**Exercise**
Look at the entries below and reproduce them exactly.

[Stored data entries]
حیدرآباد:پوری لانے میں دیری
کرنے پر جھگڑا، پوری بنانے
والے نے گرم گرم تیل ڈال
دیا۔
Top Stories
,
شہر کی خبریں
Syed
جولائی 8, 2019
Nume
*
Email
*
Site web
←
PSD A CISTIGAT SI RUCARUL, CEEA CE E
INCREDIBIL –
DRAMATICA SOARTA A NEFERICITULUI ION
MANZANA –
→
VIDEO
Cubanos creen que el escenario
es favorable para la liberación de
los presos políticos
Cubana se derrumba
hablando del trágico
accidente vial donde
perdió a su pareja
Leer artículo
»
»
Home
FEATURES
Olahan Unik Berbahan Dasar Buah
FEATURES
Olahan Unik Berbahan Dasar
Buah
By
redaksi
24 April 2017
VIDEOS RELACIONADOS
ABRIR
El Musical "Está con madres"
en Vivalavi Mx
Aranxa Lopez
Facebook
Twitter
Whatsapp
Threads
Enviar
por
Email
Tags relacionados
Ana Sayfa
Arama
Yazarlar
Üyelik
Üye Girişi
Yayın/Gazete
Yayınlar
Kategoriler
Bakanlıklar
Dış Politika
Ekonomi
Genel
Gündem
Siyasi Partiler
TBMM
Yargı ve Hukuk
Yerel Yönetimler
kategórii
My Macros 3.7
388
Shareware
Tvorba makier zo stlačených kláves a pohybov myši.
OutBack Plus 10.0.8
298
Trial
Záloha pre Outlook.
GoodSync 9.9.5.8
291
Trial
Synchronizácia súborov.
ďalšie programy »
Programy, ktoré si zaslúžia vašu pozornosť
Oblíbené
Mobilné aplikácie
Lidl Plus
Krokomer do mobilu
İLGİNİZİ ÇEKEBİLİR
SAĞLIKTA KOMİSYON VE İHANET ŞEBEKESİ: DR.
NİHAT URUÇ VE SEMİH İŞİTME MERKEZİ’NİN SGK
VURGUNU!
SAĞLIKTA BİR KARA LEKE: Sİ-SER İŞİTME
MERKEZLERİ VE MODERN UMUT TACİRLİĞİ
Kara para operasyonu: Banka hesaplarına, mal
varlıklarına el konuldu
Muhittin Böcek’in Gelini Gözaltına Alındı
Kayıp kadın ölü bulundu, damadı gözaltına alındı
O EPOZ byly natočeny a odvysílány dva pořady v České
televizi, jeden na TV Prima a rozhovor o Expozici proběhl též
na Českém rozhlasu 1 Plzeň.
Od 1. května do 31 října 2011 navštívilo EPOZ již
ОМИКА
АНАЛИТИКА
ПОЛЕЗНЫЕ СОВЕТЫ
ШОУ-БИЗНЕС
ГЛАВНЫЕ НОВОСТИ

**Answer space**
حیدرآباد:پوری لانے میں دیری
کرنے پر جھگڑا، پوری بنانے
والے نے گرم گرم تیل ڈال
دیا۔
Top Stories
,
شہر کی خبریں
Syed
جولائی 8, 2019
Nume
*
Email
*
Site web
←
PSD A CISTIGAT SI RUCARUL, CEEA CE E
INCREDIBIL –
DRAMATICA SOARTA A NEFERICITULUI ION
MANZANA –
→
VIDEO
Cubanos creen que el escenario
es favorable para la liberación de
los presos políticos
Cubana se derrumba
hablando del trágico
accidente vial donde
perdió a su pareja
Leer artículo
»
»
Home
FEATURES
Olahan Unik Berbahan Dasar Buah
FEATURES
Olahan Unik Berbahan Dasar
Buah
By
redaksi
24 April 2017
VIDEOS RELACIONADOS
ABRIR
El Musical "Está con madres"
en Vivalavi Mx
Aranxa Lopez
Facebook
Twitter
Whatsapp
Threads
Enviar
por
Email
Tags relacionados
Ana Sayfa
Arama
Yazarlar
Üyelik
Üye Girişi
Yayın/Gazete
Yayınlar
Kategoriler
Bakanlıklar
Dış Politika
Ekonomi
Genel
Gündem
Siyasi Partiler
TBMM
Yargı ve Hukuk
Yerel Yönetimler
kategórii
My Macros 3.7
388
Shareware
Tvorba makier zo stlačených kláves a pohybov myši.
OutBack Plus 10.0.8
298
Trial
Záloha pre Outlook.
GoodSync 9.9.5.8
291
Trial
Synchronizácia súborov.
ďalšie programy »
Programy, ktoré si zaslúžia vašu pozornosť
Oblíbené
Mobilné aplikácie
Lidl Plus
Krokomer do mobilu
İLGİNİZİ ÇEKEBİLİR
SAĞLIKTA KOMİSYON VE İHANET ŞEBEKESİ: DR.
NİHAT URUÇ VE SEMİH İŞİTME MERKEZİ’NİN SGK
VURGUNU!
SAĞLIKTA BİR KARA LEKE: Sİ-SER İŞİTME
MERKEZLERİ VE MODERN UMUT TACİRLİĞİ
Kara para operasyonu: Banka hesaplarına, mal
varlıklarına el konuldu
Muhittin Böcek’in Gelini Gözaltına Alındı
Kayıp kadın ölü bulundu, damadı gözaltına alındı
O EPOZ byly natočeny a odvysílány dva pořady v České
televizi, jeden na TV Prima a rozhovor o Expozici proběhl též
na Českém rozhlasu 1 Plzeň.
Od 1. května do 31 října 2011 navštívilo EPOZ již
ОМИКА
АНАЛИТИКА
ПОЛЕЗНЫЕ СОВЕТЫ
ШОУ-БИЗНЕС
ГЛАВНЫЕ НОВОСТИ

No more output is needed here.